Yes. The vacuum energy does gravitate: that's what the cosmological constant is.

7. Aug 19, 2015

### "Don't panic!"

Sorry, this part was really a separate question. If we ignore gravity, why is it that only energy differences are physically observable?

Sorry again, I didn't word this part very clearly either. What I meant is, forget that vacuum energy exists for the moment, then it is still true that gravity is sensitive to absolute energies (as implied in Einstein's equations and the mass-energy equivalence), right?
Then, given that this is the case, if we now take into account that the vacuum does indeed have a non-zero energy associated with it we must necessarily include its contribution to the energy-momentum tensor, manifesting as a cosmological constant.

8. Aug 19, 2015

### Staff: Mentor

Are you asking only about QFT, or about special relativity in general?
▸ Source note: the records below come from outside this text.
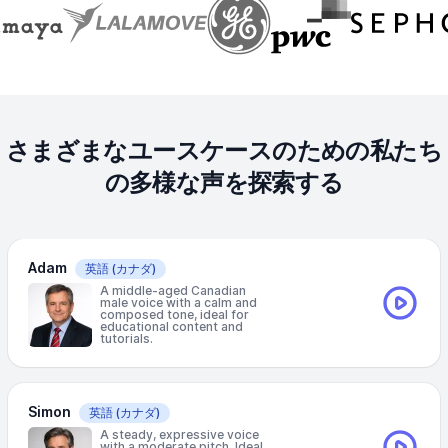
さまざまなユースケースのための私たち
の多様な声を探索する
Adam
英語
(カナダ)
A middle-aged Canadian
male voice with a calm and
composed tone, ideal for
educational content and
tutorials.
Simon
英語
(カナダ)
A steady, expressive voice
with a moderate pitch. Ideal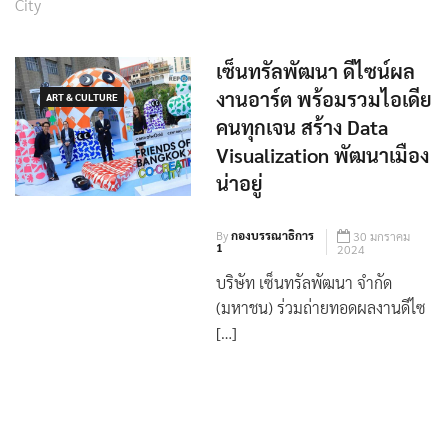
City
เซ็นทรัลพัฒนา ดีไซน์ผล
งานอาร์ต พร้อมรวมไอเดีย
ART & CULTURE
คนทุกเจน สร้าง Data
Visualization พัฒนาเมือง
น่าอยู่
By
กองบรรณาธิการ
30 มกราคม
1
2024
บริษัท เซ็นทรัลพัฒนา จำกัด
(มหาชน) ร่วมถ่ายทอดผลงานดีไซ
[…]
In QFT, the answer is, because you're neglecting gravity, which is the only way in which absolute energies (as opposed to differences in energies) manifest themselves.
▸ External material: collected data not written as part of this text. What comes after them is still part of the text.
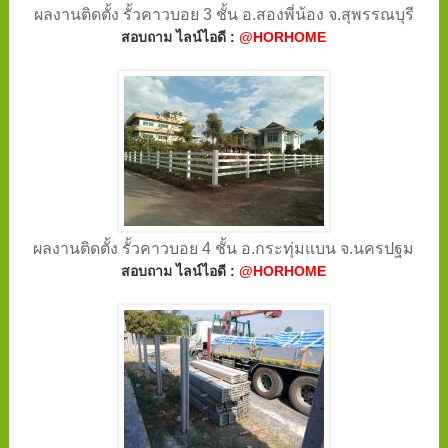
ผลงานติดตั้ง รั้วคาวบอย 3 ชั้น อ.สองพี่น้อง จ.สุพรรณบุรี
สอบถาม ไลน์ไอดี :
@HORHOME
ผลงานติดตั้ง รั้วคาวบอย 4 ชั้น อ.กระทุ่มแบน จ.นครปฐม
สอบถาม ไลน์ไอดี :
@HORHOME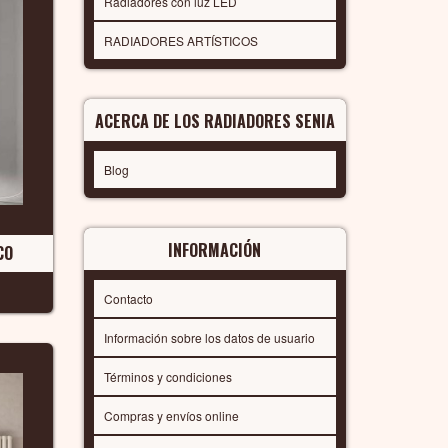
Radiadores con luz LED
RADIADORES ARTÍSTICOS
ACERCA DE LOS RADIADORES SENIA
Blog
INFORMACIÓN
CO
Contacto
Información sobre los datos de usuario
Términos y condiciones
Compras y envíos online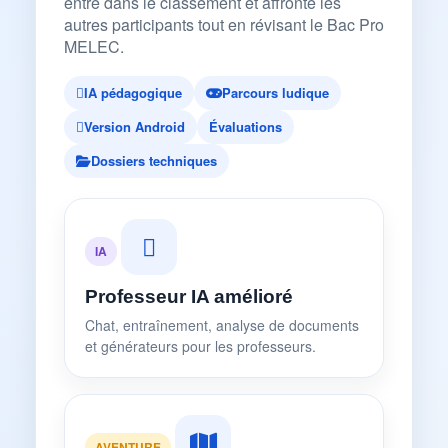
entre dans le classement et affronte les
autres participants tout en révisant le Bac Pro
MELEC.
IA pédagogique
Parcours ludique
Version Android
Évaluations
Dossiers techniques
IA
Professeur IA amélioré
Chat, entraînement, analyse de documents
et générateurs pour les professeurs.
AVENTURE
In SR more generally, the premise of the question is wrong. We can certainly measure "absolute energies" in SR; as you say, mass-energy equivalence applies, so any time we measure the mass of something, we are measuring an absolute energy. We can get away with neglecting gravity in such cases, even though we are measuring absolute energies, because gravity is so weak.

Yes.

Yes.

9. Aug 19, 2015

### "Don't panic!"

Sorry, yes the question was in relation to QFT. What is the exact argument in the theoretical formulation for why only energy differences are physical and hence we can "subtract off" the vacuum energy contribution in the Hamiltonian? (Why is gravity sensitive to absolute energies and other forces aren't)?

10. Aug 19, 2015

### Staff: Mentor

That's a QFT question and should be asked in a separate thread in the Quantum Physics forum. You'll get better answers there.

Because gravity is connected to the geometry of spacetime and other forces aren't. Or, to put it another way, "absolute energies" act as a source in the Einstein Field Equation, so, strictly speaking, as soon as we put anything into spacetime that has energy, spacetime can no longer be flat Minkowski spacetime (as George Jones pointed out), and gravity will be present. But, because gravity is so weak, the effects on spacetime of ordinary energies and masses can almost always be ignored, and spacetime can be treated as flat as an approximation, even though it really isn't. In this approximation, there is no gravity at all, and the other forces can be described using QFT in flat spacetime, in which only energy differences are physically observable.

(Note that this approximation also requires the energy of the vacuum--the cosmological constant--to be small enough to be ignored in almost all cases; otherwise its gravitational effects would always be present and spacetime could not be approximated as flat. As I said before, we don't understand why the cosmological constant is so small, but measurements show that it is, so empirically the approximation of flat spacetime is a good one for the purposes we use it for.)

Last edited: Aug 19, 2015
11. Aug 19, 2015

### "Don't panic!"

Ok, thanks I'll do that then.

Thanks for your help on the matter, I think it's cleared things up for me.